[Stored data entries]
>>

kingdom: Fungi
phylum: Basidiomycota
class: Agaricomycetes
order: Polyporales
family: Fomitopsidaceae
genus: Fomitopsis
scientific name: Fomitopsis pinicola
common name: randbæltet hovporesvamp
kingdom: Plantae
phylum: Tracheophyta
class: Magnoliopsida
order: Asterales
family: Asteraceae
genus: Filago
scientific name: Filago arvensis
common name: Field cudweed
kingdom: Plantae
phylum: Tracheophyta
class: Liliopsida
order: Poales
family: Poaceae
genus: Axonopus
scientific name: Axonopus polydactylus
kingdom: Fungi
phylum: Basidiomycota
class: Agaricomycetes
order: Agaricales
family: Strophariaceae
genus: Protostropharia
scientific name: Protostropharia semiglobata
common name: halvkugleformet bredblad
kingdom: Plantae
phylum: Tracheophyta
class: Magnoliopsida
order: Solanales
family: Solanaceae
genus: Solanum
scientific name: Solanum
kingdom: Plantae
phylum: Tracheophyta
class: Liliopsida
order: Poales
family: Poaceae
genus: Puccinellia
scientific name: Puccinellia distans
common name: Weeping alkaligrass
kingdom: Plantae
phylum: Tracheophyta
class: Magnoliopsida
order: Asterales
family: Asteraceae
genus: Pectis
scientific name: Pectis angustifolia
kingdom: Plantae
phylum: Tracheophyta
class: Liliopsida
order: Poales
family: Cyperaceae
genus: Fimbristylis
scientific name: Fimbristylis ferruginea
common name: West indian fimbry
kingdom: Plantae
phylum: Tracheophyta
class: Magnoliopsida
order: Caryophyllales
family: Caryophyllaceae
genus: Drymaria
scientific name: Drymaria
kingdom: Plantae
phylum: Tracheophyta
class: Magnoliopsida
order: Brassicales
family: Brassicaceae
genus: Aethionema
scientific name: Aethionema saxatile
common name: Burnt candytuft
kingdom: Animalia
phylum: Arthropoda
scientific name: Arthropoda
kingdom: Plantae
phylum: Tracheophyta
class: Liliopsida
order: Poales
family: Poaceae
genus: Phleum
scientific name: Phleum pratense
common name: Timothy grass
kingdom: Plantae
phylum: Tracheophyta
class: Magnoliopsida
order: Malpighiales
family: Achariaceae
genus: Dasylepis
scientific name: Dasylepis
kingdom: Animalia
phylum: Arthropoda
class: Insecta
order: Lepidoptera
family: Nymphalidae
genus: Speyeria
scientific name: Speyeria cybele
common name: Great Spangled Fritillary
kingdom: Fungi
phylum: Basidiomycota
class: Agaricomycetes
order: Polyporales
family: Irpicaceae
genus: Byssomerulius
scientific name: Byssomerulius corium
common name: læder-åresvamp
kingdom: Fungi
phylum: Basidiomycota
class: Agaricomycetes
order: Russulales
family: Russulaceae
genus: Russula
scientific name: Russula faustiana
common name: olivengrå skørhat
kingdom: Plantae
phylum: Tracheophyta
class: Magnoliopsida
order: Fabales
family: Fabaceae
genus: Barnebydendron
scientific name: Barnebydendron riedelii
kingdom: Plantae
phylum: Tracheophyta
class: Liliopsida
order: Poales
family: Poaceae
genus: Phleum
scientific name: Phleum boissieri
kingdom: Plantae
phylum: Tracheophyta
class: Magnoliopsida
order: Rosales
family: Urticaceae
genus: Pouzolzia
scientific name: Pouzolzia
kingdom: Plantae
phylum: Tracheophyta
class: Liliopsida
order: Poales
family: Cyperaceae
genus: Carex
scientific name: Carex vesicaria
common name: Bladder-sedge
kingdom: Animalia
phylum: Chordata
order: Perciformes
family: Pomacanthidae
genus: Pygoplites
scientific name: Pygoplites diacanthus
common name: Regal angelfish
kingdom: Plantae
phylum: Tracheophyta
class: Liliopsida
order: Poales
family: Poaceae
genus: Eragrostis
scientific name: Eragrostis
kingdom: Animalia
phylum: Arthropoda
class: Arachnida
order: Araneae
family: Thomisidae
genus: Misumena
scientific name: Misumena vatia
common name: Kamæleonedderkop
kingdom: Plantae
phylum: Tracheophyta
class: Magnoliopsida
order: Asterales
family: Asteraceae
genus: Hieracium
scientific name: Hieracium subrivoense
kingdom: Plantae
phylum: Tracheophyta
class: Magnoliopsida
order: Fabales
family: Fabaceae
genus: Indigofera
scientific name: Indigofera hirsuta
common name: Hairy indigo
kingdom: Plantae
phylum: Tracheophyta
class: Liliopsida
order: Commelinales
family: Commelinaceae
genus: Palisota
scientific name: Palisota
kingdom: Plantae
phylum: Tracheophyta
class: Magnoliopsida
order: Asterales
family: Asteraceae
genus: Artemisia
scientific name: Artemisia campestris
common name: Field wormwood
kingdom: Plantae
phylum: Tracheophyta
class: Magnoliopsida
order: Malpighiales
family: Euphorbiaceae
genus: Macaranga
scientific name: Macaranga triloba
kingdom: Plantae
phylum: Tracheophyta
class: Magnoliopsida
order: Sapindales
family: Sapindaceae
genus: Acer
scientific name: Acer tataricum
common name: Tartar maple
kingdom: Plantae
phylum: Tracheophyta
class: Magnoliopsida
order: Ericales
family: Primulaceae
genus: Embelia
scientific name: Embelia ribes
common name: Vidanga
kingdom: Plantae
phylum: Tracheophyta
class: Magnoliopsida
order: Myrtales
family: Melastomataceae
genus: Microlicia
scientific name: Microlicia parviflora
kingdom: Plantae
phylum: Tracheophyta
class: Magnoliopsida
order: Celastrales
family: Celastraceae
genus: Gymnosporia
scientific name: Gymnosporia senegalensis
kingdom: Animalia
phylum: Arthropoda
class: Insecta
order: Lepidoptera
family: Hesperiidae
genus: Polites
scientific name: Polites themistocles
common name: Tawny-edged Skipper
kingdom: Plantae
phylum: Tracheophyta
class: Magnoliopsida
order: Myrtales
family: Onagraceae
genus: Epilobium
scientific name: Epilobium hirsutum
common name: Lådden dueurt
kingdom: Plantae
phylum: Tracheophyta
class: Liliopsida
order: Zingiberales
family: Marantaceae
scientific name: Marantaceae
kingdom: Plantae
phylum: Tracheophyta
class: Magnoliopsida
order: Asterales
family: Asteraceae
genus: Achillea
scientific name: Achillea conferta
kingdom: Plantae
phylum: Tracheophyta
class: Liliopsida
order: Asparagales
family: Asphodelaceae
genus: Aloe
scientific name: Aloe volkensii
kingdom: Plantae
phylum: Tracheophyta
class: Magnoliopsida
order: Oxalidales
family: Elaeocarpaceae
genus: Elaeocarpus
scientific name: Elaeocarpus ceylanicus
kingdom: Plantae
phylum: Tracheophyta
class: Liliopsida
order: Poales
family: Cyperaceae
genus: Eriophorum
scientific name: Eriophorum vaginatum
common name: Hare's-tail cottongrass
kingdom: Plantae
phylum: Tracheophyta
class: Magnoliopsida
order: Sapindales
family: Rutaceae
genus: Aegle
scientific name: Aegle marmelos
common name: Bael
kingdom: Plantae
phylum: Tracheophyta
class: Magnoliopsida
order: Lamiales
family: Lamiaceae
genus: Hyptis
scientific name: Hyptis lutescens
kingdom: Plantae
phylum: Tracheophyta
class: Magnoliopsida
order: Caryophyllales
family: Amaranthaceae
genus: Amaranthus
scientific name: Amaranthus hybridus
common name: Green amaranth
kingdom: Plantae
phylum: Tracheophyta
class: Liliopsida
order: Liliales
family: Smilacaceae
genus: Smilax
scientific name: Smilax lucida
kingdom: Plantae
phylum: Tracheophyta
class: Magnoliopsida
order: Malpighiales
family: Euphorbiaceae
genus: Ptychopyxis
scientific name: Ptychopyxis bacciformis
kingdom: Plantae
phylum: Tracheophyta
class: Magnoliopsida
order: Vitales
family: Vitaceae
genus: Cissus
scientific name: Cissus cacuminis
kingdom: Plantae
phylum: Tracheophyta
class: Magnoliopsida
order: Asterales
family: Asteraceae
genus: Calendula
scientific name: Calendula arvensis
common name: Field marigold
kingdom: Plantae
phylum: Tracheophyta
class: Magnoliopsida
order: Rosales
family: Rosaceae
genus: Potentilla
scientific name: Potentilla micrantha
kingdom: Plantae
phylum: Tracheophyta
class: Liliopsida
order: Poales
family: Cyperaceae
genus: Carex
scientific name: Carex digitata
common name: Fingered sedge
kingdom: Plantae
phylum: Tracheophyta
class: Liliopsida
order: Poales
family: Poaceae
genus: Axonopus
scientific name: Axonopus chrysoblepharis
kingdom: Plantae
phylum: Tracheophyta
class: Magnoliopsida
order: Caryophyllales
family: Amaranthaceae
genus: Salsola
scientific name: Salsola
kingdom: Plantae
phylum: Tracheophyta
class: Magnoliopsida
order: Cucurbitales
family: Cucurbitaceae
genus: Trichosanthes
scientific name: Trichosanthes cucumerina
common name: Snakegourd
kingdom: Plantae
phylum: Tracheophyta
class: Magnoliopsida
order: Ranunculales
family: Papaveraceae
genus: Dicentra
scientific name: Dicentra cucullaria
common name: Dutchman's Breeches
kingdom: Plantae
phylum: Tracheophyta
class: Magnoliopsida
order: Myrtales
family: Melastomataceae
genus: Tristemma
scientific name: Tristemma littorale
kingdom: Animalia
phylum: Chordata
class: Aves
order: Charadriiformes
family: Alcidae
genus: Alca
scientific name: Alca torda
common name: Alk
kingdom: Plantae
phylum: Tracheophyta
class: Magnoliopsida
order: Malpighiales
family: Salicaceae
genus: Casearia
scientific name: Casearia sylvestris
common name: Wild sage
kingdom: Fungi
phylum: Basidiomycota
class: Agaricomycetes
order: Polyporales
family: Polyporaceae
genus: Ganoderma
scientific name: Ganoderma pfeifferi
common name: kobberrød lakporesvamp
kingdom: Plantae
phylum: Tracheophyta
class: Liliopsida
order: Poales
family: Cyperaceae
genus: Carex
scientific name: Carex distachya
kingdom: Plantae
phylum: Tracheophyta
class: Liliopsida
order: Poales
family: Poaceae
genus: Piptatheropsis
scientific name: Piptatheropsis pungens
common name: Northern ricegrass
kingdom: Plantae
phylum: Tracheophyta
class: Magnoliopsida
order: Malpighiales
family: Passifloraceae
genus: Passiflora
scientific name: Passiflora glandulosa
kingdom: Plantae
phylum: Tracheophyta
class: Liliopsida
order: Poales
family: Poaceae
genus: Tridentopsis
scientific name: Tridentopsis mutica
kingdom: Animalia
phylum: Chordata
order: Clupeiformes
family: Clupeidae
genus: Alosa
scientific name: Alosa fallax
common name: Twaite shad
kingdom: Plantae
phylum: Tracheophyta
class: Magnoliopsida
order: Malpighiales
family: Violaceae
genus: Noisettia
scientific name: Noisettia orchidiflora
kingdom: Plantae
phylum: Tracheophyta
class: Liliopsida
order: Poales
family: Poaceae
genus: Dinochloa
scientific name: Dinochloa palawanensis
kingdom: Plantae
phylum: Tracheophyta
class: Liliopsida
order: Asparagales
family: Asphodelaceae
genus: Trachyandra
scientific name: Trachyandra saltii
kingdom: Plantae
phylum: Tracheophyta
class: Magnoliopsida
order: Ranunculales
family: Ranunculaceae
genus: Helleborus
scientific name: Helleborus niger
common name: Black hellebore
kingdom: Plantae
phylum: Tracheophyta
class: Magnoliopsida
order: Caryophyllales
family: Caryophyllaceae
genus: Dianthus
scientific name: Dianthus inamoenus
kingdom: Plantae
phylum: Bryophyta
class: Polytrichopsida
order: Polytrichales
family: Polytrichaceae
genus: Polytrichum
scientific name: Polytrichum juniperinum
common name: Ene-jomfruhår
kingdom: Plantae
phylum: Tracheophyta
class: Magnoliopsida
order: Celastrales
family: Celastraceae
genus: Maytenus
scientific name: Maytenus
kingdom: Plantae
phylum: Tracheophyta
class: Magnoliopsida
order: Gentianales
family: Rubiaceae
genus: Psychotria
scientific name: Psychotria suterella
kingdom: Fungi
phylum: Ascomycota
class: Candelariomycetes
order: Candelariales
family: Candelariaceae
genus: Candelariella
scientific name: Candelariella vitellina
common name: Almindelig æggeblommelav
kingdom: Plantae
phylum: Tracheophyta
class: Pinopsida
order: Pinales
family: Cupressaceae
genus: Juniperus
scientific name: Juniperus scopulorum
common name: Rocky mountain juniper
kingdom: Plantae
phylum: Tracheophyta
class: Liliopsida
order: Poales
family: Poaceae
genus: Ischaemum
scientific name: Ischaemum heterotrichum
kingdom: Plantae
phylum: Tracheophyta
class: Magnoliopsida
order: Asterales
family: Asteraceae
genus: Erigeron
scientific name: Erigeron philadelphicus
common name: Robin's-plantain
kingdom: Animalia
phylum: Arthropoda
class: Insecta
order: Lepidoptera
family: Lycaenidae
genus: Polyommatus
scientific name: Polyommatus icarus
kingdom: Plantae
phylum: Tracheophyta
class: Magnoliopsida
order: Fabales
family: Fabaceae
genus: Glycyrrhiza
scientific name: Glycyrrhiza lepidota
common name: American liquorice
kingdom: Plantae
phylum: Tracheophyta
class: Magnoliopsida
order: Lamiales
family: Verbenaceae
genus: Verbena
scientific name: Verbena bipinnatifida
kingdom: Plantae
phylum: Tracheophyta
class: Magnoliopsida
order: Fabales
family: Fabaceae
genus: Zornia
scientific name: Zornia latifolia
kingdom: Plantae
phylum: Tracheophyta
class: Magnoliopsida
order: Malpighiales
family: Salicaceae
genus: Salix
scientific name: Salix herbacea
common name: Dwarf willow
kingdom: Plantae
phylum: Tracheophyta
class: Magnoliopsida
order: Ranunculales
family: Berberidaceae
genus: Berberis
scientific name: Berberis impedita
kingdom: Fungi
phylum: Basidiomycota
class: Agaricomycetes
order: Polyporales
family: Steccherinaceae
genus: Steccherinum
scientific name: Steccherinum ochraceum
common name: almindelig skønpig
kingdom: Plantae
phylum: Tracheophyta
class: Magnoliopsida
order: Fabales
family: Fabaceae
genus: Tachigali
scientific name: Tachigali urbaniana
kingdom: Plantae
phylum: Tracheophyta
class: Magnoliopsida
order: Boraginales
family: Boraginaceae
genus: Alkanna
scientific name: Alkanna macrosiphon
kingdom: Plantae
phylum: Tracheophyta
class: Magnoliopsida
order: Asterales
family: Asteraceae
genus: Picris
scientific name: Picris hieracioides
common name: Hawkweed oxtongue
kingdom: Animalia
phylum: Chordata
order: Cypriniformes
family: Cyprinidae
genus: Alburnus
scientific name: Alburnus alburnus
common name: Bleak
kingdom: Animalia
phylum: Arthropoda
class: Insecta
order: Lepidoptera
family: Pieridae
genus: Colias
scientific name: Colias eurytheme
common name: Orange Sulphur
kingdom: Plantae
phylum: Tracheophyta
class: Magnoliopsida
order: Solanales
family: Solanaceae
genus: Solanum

<<

**What is asked:** Convert everything from the line containing "genus: Alburnus" down to the end of the records into a numbered list, omitting any blank lines.

**Task solution:**
1. genus: Alburnus
2. scientific name: Alburnus alburnus
3. common name: Bleak
4. kingdom: Animalia
5. phylum: Arthropoda
6. class: Insecta
7. order: Lepidoptera
8. family: Pieridae
9. genus: Colias
10. scientific name: Colias eurytheme
11. common name: Orange Sulphur
12. kingdom: Plantae
13. phylum: Tracheophyta
14. class: Magnoliopsida
15. order: Solanales
16. family: Solanaceae
17. genus: Solanum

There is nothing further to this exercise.